Gang's all here: Florida plans to swarm LSU star RB Leonard Fournette
GAINESVILLE, Fla. (AP) -- It's the matchup of the game, the week and maybe even the season.
LSU star running back Leonard Fournette vs. Florida's vaunted defense. The Heisman Trophy front-runner against a unit playing as well as any in the country. The undisputed stars of two undefeated teams going head-to-head in prime time.
Grab a beverage and get comfy because this is college football's version of must-see TV.
"He's a nasty runner," Florida linebacker Jarrad Davis said. "He's physical. He's the best athlete in the nation. ... He jumps out more than anybody else I've seen. ... He likes to finish his runs. We've just got to make sure we all got to get to the ball and get him to the ground."
No one has done it yet.
Fournette leads the nation with 1,022 yards rushing and 12 touchdowns. He's the fastest player in school history to reach 1,000 yards on the ground and the 10th player in Football Bowl Subdivision to accomplish the feat in five games. He's also the first player in Southeastern Conference history to run for 200 or more yards in three consecutive games.
Moreover, the 6-foot-1, 230-pound sophomore ranks second nationally in scoring (14.4 points per game), third in all-purpose yards (212.6 per game) and fourth in yards per carry (8.59).
"He's the best back in the league," Gators defensive tackle Jon Bullard said. "He's nothing that we can't stop. But we all do have to rally to the ball because he's an excellent matchup."
No. 8 Florida (6-0, 4-0 SEC) ranks second in the SEC against the run, giving up 99.2 yards a game. Most of that came against Tennessee, which ran for 254 yards and two touchdowns against the Gators. Florida missed about 30 tackles in that one, but was considerable better the last two weeks against Mississippi and Missouri.
Facing Fournette and the sixth-ranked Tigers (5-0, 3-0) will be a much stiffer challenge, and everyone knows it.
"We don't want him to run through us and then everybody question if we're the best," Bullard said. "I believe that we are the best and I think a lot of people do, too. As long as we play our game, rally to the ball and nobody tries to do anything extra, we're going to be fine."
Fournette already has been named the SEC's offensive player of the week three times this season, and he was featured on the cover of Sports Illustrated this week.
Oh, and Fournette had his breakout conference game against the Gators last season. He ran 27 times for 140 yards and two touchdowns in a 30-27 win in Gainesville.
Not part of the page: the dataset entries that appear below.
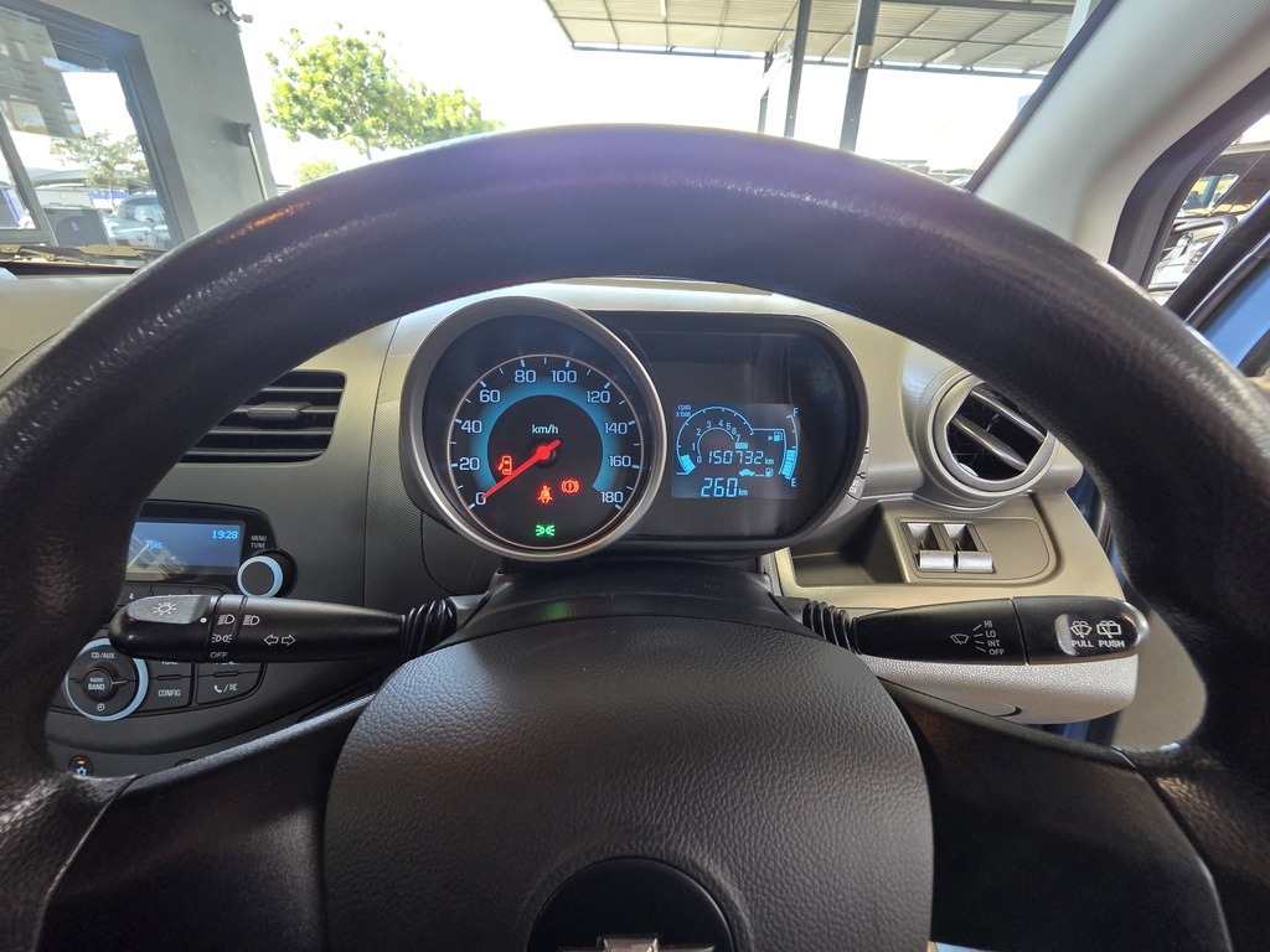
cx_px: 635
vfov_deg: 89.9
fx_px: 477
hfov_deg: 106.2
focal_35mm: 13
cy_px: 476
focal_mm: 2.2
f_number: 2.2
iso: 250
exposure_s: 1/50
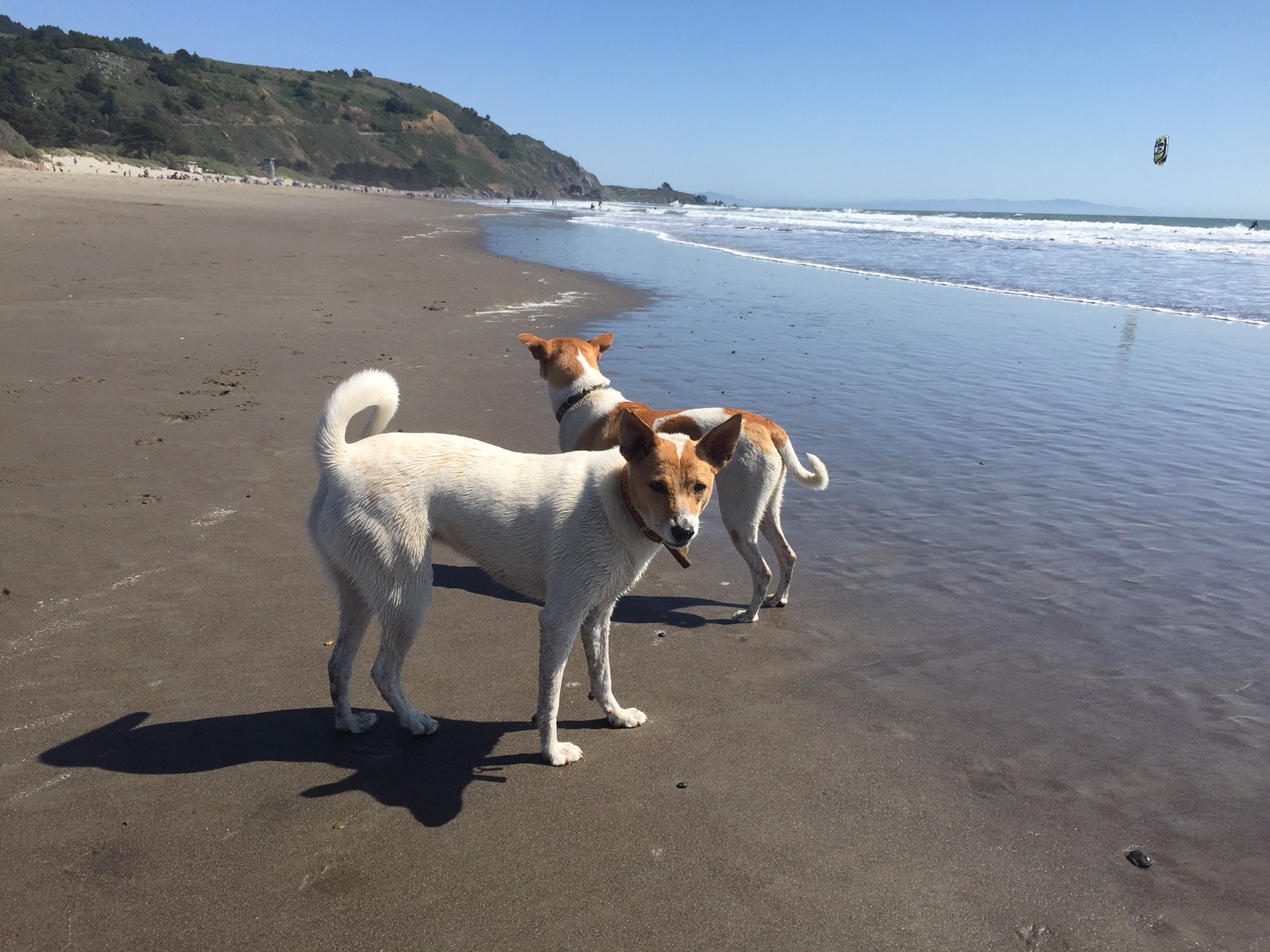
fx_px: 1064
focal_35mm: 29
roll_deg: -0.6
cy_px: 476
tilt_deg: -13.6
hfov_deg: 61.7
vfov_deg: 48.2
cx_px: 635
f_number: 2.2
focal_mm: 4.15
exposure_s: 1/2825
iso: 32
"It was a physical game," Fournette recalled. "Their defense is fast. Their whole team is fast, pretty much, so, man, I don't know what to tell you. They're a great team. Their defense looks the same as last year. They're a talented team all across the board, and we have to come out and compete."
Although Florida has been the SEC's biggest surprise this season under first-year coach Jim McElwain, most would point to the offense as the main reason for the turnaround. But the defense has been even better than expected.
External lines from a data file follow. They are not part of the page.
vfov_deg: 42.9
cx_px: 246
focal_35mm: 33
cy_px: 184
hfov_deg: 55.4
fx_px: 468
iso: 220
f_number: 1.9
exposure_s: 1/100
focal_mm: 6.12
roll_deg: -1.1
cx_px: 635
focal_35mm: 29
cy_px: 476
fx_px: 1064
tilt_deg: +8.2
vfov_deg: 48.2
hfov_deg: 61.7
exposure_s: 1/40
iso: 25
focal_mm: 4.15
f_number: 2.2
The Gators have arguably the most talented secondary in the country, spearheaded by cornerback Vernon Hargreaves III and safety Marcus Maye, and another game-changing defensive lineman in Bullard. Bullard is latest in a growing list of Florida players who developed into disruptive defenders, following Sharrif Floyd, Dominique Easley and Dante Fowler Jr.
And Davis and fellow linebacker Antonio Morrison have the ability to get sideline to sideline and tackle in space.
"I know one thing: They're an athletic bunch," LSU quarterback Brandon Harris said. "They're an aggressive bunch. Their back half is one of the most talented groups I've ever seen in the country, outside of our guys. ... We've got to be sharp."
LSU's chances likely begin and end with Fournette, who has topped 140 yards rushing in each of the team's last seven games. And Florida knows that slowing him down -- something no one has done in nearly a year -- is the key to winning in Baton Rouge for the first time since 2009.
"You're facing arguably the best player in college football," McElwain said. "His production, you know, it's unbelievable. We'll see if we actually wrap up. Or maybe this guy called the guy in Tennessee and said, `Hey these guys don't tackle.' He's probably excited as hell right now. I may be staring at a 300-yard game against these guys."